The only centrism to be seen on the Republican side was the parade of GOP moderates across the stage of Madison Square Garden, an exercise clearly intended more to pacify and reassure the press than to win over actual voters. When the cameras were off, it was a completely different affair: what Karl Rove called a "mobilization election" in which victory would go to the party that best rallied its faithful.What this meant in practice was backlash all the way: an appeal to class resentment and cultural dread that was unprecedented in its breadth; ingenious state-level ballot initiatives on "values" questions that would energize voters; massive church-based get-out-the-vote efforts; and paranoid suggestions from all sides inviting voters to believe the worst about those tyrannical liberal snobs.

...

For the conservative rank and file, this election was to be the culture-war Armageddon, and they were battling for the Lord.

...

The backlash narrative is more powerful than mere facts, and according to this central mythology conservatives are always hardworking patriots who love their country and are persecuted for it, while liberals, who are either high-born weaklings or eggheads hypnotized by some fancy idea, are always ready to sell their nation out at a moment's notice.[7]

What makes national security such a winner for Republicans is that is dramatizes the same negative qualities of liberalism that we see in the so-called "values" issues, only much more forcefully.

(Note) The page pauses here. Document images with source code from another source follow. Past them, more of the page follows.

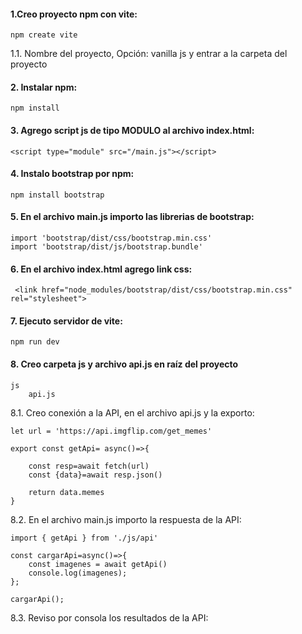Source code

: #### 1.Creo proyecto npm con vite:

```
npm create vite

```

1.1. Nombre del proyecto, Opción: vanilla js y entrar a la carpeta del proyecto

#### 2. Instalar npm:

```
npm install
```

#### 3. Agrego script js de tipo MODULO al archivo index.html:

```
<script type="module" src="/main.js"></script>

```

#### 4. Instalo bootstrap por npm:
   
```
npm install bootstrap
```

#### 5. En el archivo main.js importo las librerias de bootstrap:

```
import 'bootstrap/dist/css/bootstrap.min.css'
import 'bootstrap/dist/js/bootstrap.bundle'

```

#### 6. En el archivo index.html agrego link css:

```
 <link href="node_modules/bootstrap/dist/css/bootstrap.min.css" rel="stylesheet">
```

#### 7. Ejecuto servidor de vite:

```
npm run dev

```

#### 8. Creo carpeta js y archivo api.js en raíz del proyecto

```
js
    api.js
```

8.1. Creo conexión a la API, en el archivo api.js y la exporto:

```
let url = 'https://api.imgflip.com/get_memes'

export const getApi= async()=>{

    const resp=await fetch(url)
    const {data}=await resp.json()

    return data.memes 
}
```

8.2. En el archivo main.js importo la respuesta de la API:

```
import { getApi } from './js/api'

const cargarApi=async()=>{
    const imagenes = await getApi()
    console.log(imagenes);
};

cargarApi();
```

8.3. Reviso por consola los resultados de la API:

War casts in sharp relief the inauthenticity of the liberals, the insincerity of their patriotism, and their intellectual distance (always trying to "understand" the terrorists' motives) from the raw emotions felt by ordinary Americans—each quality an expression of the deracinated upper-classness that is thought to be the defining characteristic of liberalism.

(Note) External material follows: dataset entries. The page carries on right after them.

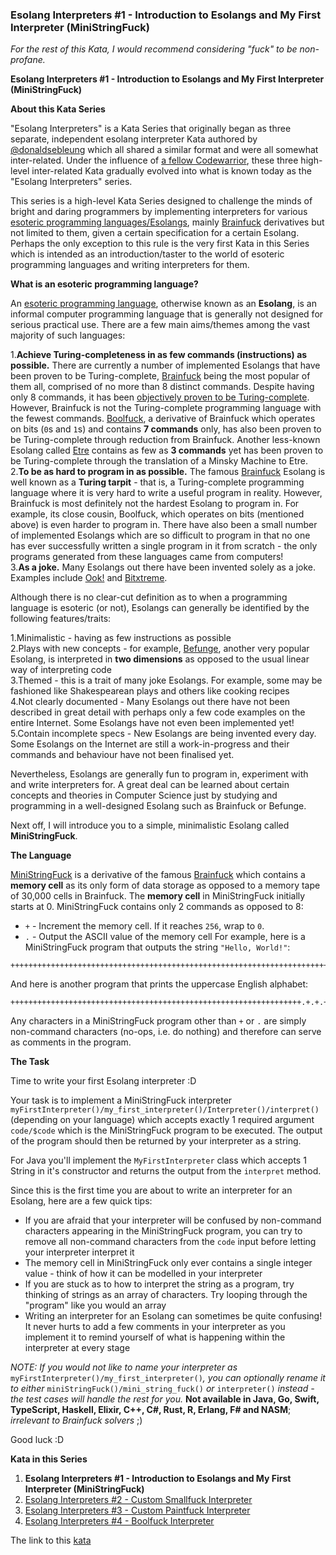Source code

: ### Esolang Interpreters #1 - Introduction to Esolangs and My First Interpreter (MiniStringFuck)

*For the rest of this Kata, I would recommend considering "fuck" to be non-profane.*

**Esolang Interpreters #1 - Introduction to Esolangs and My First Interpreter (MiniStringFuck)**  

**About this Kata Series**

"Esolang Interpreters" is a Kata Series that originally began as three separate, independent esolang interpreter Kata authored by [@donaldsebleung](http://codewars.com/users/donaldsebleung) which all shared a similar format and were all somewhat inter-related. Under the influence of [a fellow Codewarrior](https://www.codewars.com/users/nickkwest), these three high-level inter-related Kata gradually evolved into what is known today as the "Esolang Interpreters" series.

This series is a high-level Kata Series designed to challenge the minds of bright and daring programmers by implementing interpreters for various [esoteric programming languages/Esolangs](http://esolangs.org/), mainly [Brainfuck](http://esolangs.org/wiki/Brainfuck) derivatives but not limited to them, given a certain specification for a certain Esolang. Perhaps the only exception to this rule is the very first Kata in this Series which is intended as an introduction/taster to the world of esoteric programming languages and writing interpreters for them.

**What is an esoteric programming language?**  

An [esoteric programming language](http://esolangs.org/), otherwise known as an **Esolang**, is an informal computer programming language that is generally not designed for serious practical use. There are a few main aims/themes among the vast majority of such languages:

1.**Achieve Turing-completeness in as few commands (instructions) as possible.** There are currently a number of implemented Esolangs that have been proven to be Turing-complete, [Brainfuck](http://esolangs.org/wiki/Brainfuck) being the most popular of them all, comprised of no more than 8 distinct commands. Despite having only 8 commands, it has been [objectively proven to be Turing-complete](http://www.hevanet.com/cristofd/brainfuck/utm.b). However, Brainfuck is not the Turing-complete programming language with the fewest commands. [Boolfuck](http://esolangs.org/wiki/Boolfuck), a derivative of Brainfuck which operates on bits (`0`s and `1`s) and contains **7 commands** only, has also been proven to be Turing-complete through reduction from Brainfuck. Another less-known Esolang called [Etre](http://codewars.com/wiki/Etre) contains as few as **3 commands** yet has been proven to be Turing-complete through the translation of a Minsky Machine to Etre.  
2.**To be as hard to program in as possible.** The famous [Brainfuck](http://esolangs.org/wiki/Brainfuck) Esolang is well known as a **Turing tarpit** - that is, a Turing-complete programming language where it is very hard to write a useful program in reality. However, Brainfuck is most definitely not the hardest Esolang to program in. For example, its close cousin, Boolfuck, which operates on bits (mentioned above) is even harder to program in. There have also been a small number of implemented Esolangs which are so difficult to program in that no one has ever successfully written a single program in it from scratch - the only programs generated from these languages came from computers!  
3.**As a joke.** Many Esolangs out there have been invented solely as a joke. Examples include [Ook!](http://esolangs.org/wiki/Ook!) and [Bitxtreme](http://esolangs.org/wiki/bitxtreme).  

Although there is no clear-cut definition as to when a programming language is esoteric (or not), Esolangs can generally be identified by the following features/traits:

1.Minimalistic - having as few instructions as possible  
2.Plays with new concepts - for example, [Befunge](http://esolangs.org/wiki/Befunge), another very popular Esolang, is interpreted in **two dimensions** as opposed to the usual linear way of interpreting code  
3.Themed - this is a trait of many joke Esolangs. For example, some may be fashioned like Shakespearean plays and others like cooking recipes  
4.Not clearly documented - Many Esolangs out there have not been described in great detail with perhaps only a few code examples on the entire Internet. Some Esolangs have not even been implemented yet!  
5.Contain incomplete specs - New Esolangs are being invented every day. Some Esolangs on the Internet are still a work-in-progress and their commands and behaviour have not been finalised yet.  

Nevertheless, Esolangs are generally fun to program in, experiment with and write interpreters for. A great deal can be learned about certain concepts and theories in Computer Science just by studying and programming in a well-designed Esolang such as Brainfuck or Befunge.

Next off, I will introduce you to a simple, minimalistic Esolang called **MiniStringFuck**.

**The Language**

[MiniStringFuck](http://esolangs.org/wiki/MiniStringFuck) is a derivative of the famous [Brainfuck](http://esolangs.org/wiki/Brainfuck) which contains a **memory cell** as its only form of data storage as opposed to a memory tape of 30,000 cells in Brainfuck. The **memory cell** in MiniStringFuck initially starts at 0. MiniStringFuck contains only 2 commands as opposed to 8:

* `+` - Increment the memory cell. If it reaches `256`, wrap to `0`.
* `.` - Output the ASCII value of the memory cell
For example, here is a MiniStringFuck program that outputs the string `"Hello, World!"`:
```
++++++++++++++++++++++++++++++++++++++++++++++++++++++++++++++++++++++++.+++++++++++++++++++++++++++++.+++++++..+++.+++++++++++++++++++++++++++++++++++++++++++++++++++++++++++++++++++++++++++++++++++++++++++++++++++++++++++++++++++++++++++++++++++++++++++++++++++++++++++++++++++++++++++++++++++++++++++++.++++++++++++++++++++++++++++++++++++++++++++++++++++++++++++++++++++++++++++++++++++++++++++++++++++++++++++++++++++++++++++++++++++++++++++++++++++++++++++++++++++++++++++++++++++++++++++++++++++++++++++++++++++++++++++++++++++++++++++++++++++.+++++++++++++++++++++++++++++++++++++++++++++++++++++++.++++++++++++++++++++++++.+++.++++++++++++++++++++++++++++++++++++++++++++++++++++++++++++++++++++++++++++++++++++++++++++++++++++++++++++++++++++++++++++++++++++++++++++++++++++++++++++++++++++++++++++++++++++++++++++++++++++++++++++++++++++++++++++++++++++++++++++++++++++++++++.++++++++++++++++++++++++++++++++++++++++++++++++++++++++++++++++++++++++++++++++++++++++++++++++++++++++++++++++++++++++++++++++++++++++++++++++++++++++++++++++++++++++++++++++++++++++++++++++++++++++++++++++++++++++++++++++++++++++++++++++++++++++.+++++++++++++++++++++++++++++++++++++++++++++++++++++++++++++++++++++++++++++++++++++++++++++++++++++++++++++++++++++++++++++++++++++++++++++++++++++++++++++++++++++++++++++++++++++++++++++.
```
And here is another program that prints the uppercase English alphabet:
```
+++++++++++++++++++++++++++++++++++++++++++++++++++++++++++++++++.+.+.+.+.+.+.+.+.+.+.+.+.+.+.+.+.+.+.+.+.+.+.+.+.+.
```
Any characters in a MiniStringFuck program other than `+` or `.` are simply non-command characters (no-ops, i.e. do nothing) and therefore can serve as comments in the program.

**The Task**  

Time to write your first Esolang interpreter :D

Your task is to implement a MiniStringFuck interpreter `myFirstInterpreter()/my_first_interpreter()/Interpreter()/interpret()` (depending on your language) which accepts exactly 1 required argument `code/$code` which is the MiniStringFuck program to be executed. The output of the program should then be returned by your interpreter as a string.

For Java you'll implement the `MyFirstInterpreter` class which accepts 1 String in it's constructor and returns the output from the `interpret` method.

Since this is the first time you are about to write an interpreter for an Esolang, here are a few quick tips:

* If you are afraid that your interpreter will be confused by non-command characters appearing in the MiniStringFuck program, you can try to remove all non-command characters from the `code` input before letting your interpreter interpret it
* The memory cell in MiniStringFuck only ever contains a single integer value - think of how it can be modelled in your interpreter
* If you are stuck as to how to interpret the string as a program, try thinking of strings as an array of characters. Try looping through the "program" like you would an array
* Writing an interpreter for an Esolang can sometimes be quite confusing! It never hurts to add a few comments in your interpreter as you implement it to remind yourself of what is happening within the interpreter at every stage

*NOTE: If you would not like to name your interpreter as* `myFirstInterpreter()/my_first_interpreter()`*, you can optionally rename it to either* `miniStringFuck()/mini_string_fuck()` *or* `interpreter()` *instead - the test cases will handle the rest for you.* **Not available in Java, Go, Swift, TypeScript, Haskell, Elixir, C++, C#, Rust, R, Erlang, F# and NASM**; *irrelevant to Brainfuck solvers* ;)

Good luck :D

**Kata in this Series**  

1. **Esolang Interpreters #1 - Introduction to Esolangs and My First Interpreter (MiniStringFuck)**  
2. [Esolang Interpreters #2 - Custom Smallfuck Interpreter](http://codewars.com/kata/esolang-interpreters-number-2-custom-smallfuck-interpreter)
3. [Esolang Interpreters #3 - Custom Paintfuck Interpreter](http://codewars.com/kata/esolang-interpreters-number-3-custom-paintf-star-star-k-interpreter)
4. [Esolang Interpreters #4 - Boolfuck Interpreter](https://www.codewars.com/kata/esolang-interpreters-number-4-boolfuck-interpreter)

The link to this [kata](https://www.codewars.com/kata/esolang-interpreters-number-1-introduction-to-esolangs-and-my-first-interpreter-ministringfuck/java)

Every hamlet seemed to have a son or daughter on duty in Iraq, and wartime loyalty to the commander in chief was in the air. Running through each of these issues was the sense that Bush was somehow more authentic than his challenger. In the city of Charleston, West Virginia, I was told by a conservative activist that

when you see those photos of [Bush] on his ranch down in Texas, with jeans and a cowboy hat, that's genuine. I was in Beckley when he was there a couple weeks ago, and that crowd, four thousand people, they loved the man. They loved the man. Personally... You can't manufacture that; you can't fake it. They love him. They connect with him, they think he understands them, and I think he does, too.

West Virginia had been carried by Bill Clinton, Michael Dukakis, and almost every other Democratic candidate going back to Franklin Roosevelt, but this time it went Republican by a convincing thirteen percentage points.

...

The illusion that George W. Bush "understands" the struggles of working-class people was only made possible by the unintentional assistance of the Democratic campaign. Once again, the "party of the people" chose to sacrifice the liberal economic policies that used to connect them to such voters on the altar of centrism. Advised by a legion of tired consultants, many of whom work as corporate lobbyists in off years, Kerry chose not to make much noise about corruption on Wall Street, or to expose the business practices of Wal-Mart, or to spend a lot of time talking about raising the minimum wage.[12]

...

Then, on the morning after the election, the country's liberals were astonished to hear that, according to exit polls, at least, "moral values" outranked all other issues in determining voters' choices.[16] Later on that same day, the reelected President Bush set out his legislative objectives for his second term. Making America a more moral country was not one of them. Instead, his goals were mainly economic, and they had precious little to do with helping out the working-class people who had stood by them: he would privatize Social Security once and for all and "reform" the federal tax code. "Another Winner Is Big Business," declared a headline in The Wall Street Journal on November 4, as businessmen everywhere celebrated the election results as a thumbs-up on outsourcing and continued deregulation.